Thursday, April 11, 2013

Les Miserables – father daughter team review

Each month I publish a film review, for Touchstone (the New Zealand Methodist magazine). Stretching back to 2005, some 80 plus films later, here is the review for March. It’s a team effort with my daughter

Les Miserables
A film review by S(hannon) and S(teve) Taylor.

Les Miserables needs little introduction. It is a book, written by Victor Hugo, set during the French Revolution, a tale of courage, hope and redemptive love amidst poverty and power. It is a film, of at least ten versions, stretching back to 1934. It is a musical, first staged in 1985, now one of the world’s longest running, which has given us the timeless tunes, including “I Dreamed a Dream” and “Do You Hear the People Sing?”

All of this means that Les Miserables (2012) a film of the musical of the book, carries a considerable burden, a weight of expectation carried by both audience and cast.

For the audience, musicals are an acquired taste. Les Miserables (2012) is “sung-through.” No line of dialogue is spoken. Songs allow a long and lengthy story to be woven in ways that offer continuity yet introduce complexity. The opening chorus “Look down” suggests subservience when sung convicts. The same line when latter sung by beggars in Paris becomes a cry for justice. However, such advantages are based on a suspension of reality, a willingness to take seriously a tightly uniformed Javert exercising authority (“You are a thief”) through melody. One S Taylor went hesitant, a musical agnostic. The other S Taylor went expectant, a lover of song.

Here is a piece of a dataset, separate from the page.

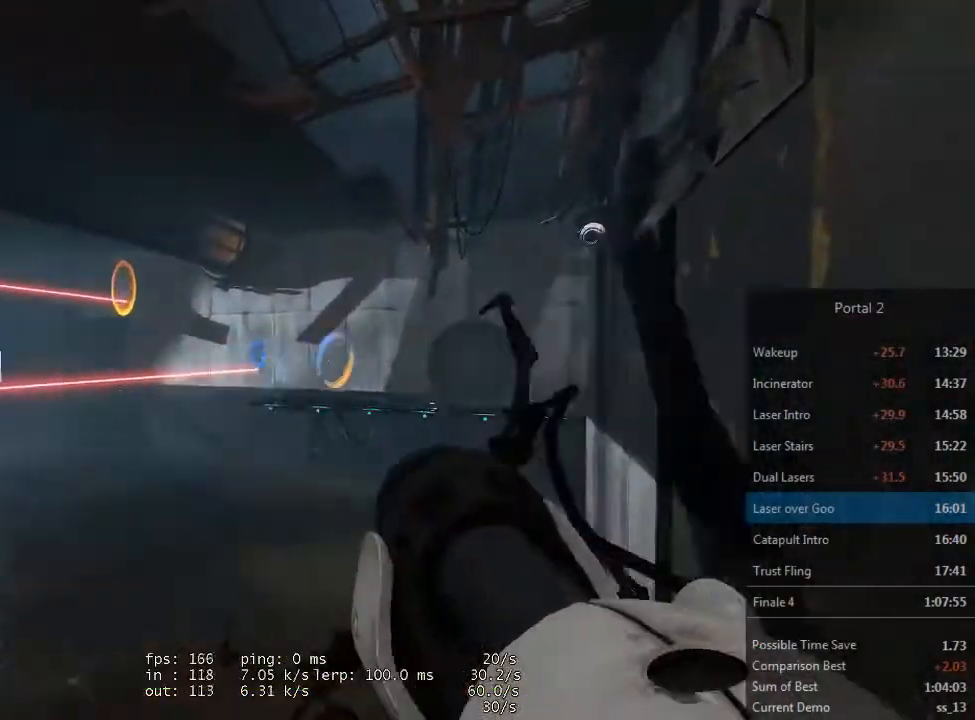
{"keys": ["w"], "mouse": [], "events": [[33, "a", "down"], [33, "s", "down"], [200, "a", "up"], [400, "mouse_left", "down"], [400, "s", "up"], [467, "mouse_left", "up"], [467, "w", "down"]]}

For the cast, could the Hollywood A-listers, the likes of Russell Crowe (Javert), Anne Hathaway (Fantine) and Hugh Jackman (Valjean), sing as well as they have been seen to act?

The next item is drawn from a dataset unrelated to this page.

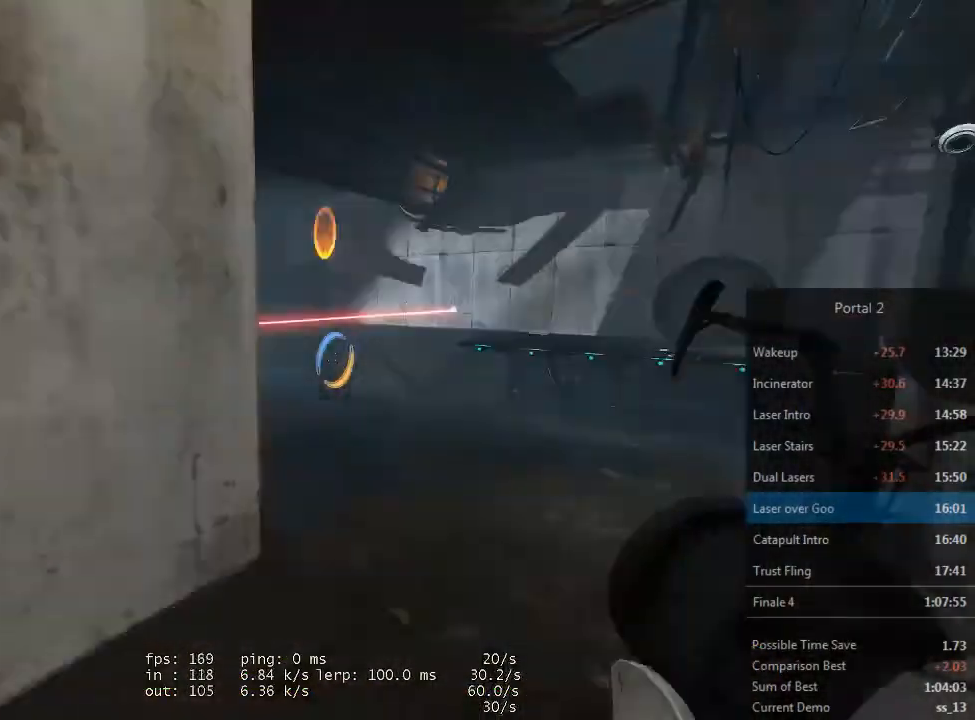
{"keys": ["a", "w"], "mouse": [], "events": [[133, "mouse_right", "down"], [200, "mouse_right", "up"], [300, "d", "down"], [400, "d", "up"], [433, "a", "down"]]}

The answer is no. Which, apparently is deliberate. Russell Crowe responded to one vocal critic (American Idol runner-up Adam Lambert), that the goal was a performance that was “raw and real”. The cast refused any tweaking at a latter date in the studio editing suite, rejected any offers of overdubbing by professional singers.

At times these flaws, all ‘raw and real’, worked. They pointed to humanity, reminded us of reality, increase the intensity of emotion.

But only sometimes. Some performances deepened the emotional intensity (Marius’ (Eddie Raymond) “Empty Chairs at Empty Tables” a case in point). In other songs the intensity leaked, the arrogant melody of Javert’s “You are a thief” diluted by a voice more ordinary than operatic.

The attempt at the twisting of genre, the filming of a score of songs, has gained mixed critical reception. Well known film critic Anthony Lane, panned it with the memorable line: “I screamed a scream as time went by.” Yet the Academy awarded Anne Hathaway Best Supporting Actress for her heart wrenching rendition of this very song, while the film also achieved Best Makeup and Hairstyling and Best Sound Mixing. 

Those with a theological ear will find a wealth of material in Les Miserables, whether in book, film or musical. God is with the poor. The poor are grace bearers. Prayer is preferable to violence.

These themes remain as radical in the 21st century as in the 19th when Victor Hugo dreamed his final dream: “I leave 50 000 francs to the poor … I believe in God.” (Victor Hugo’s official will).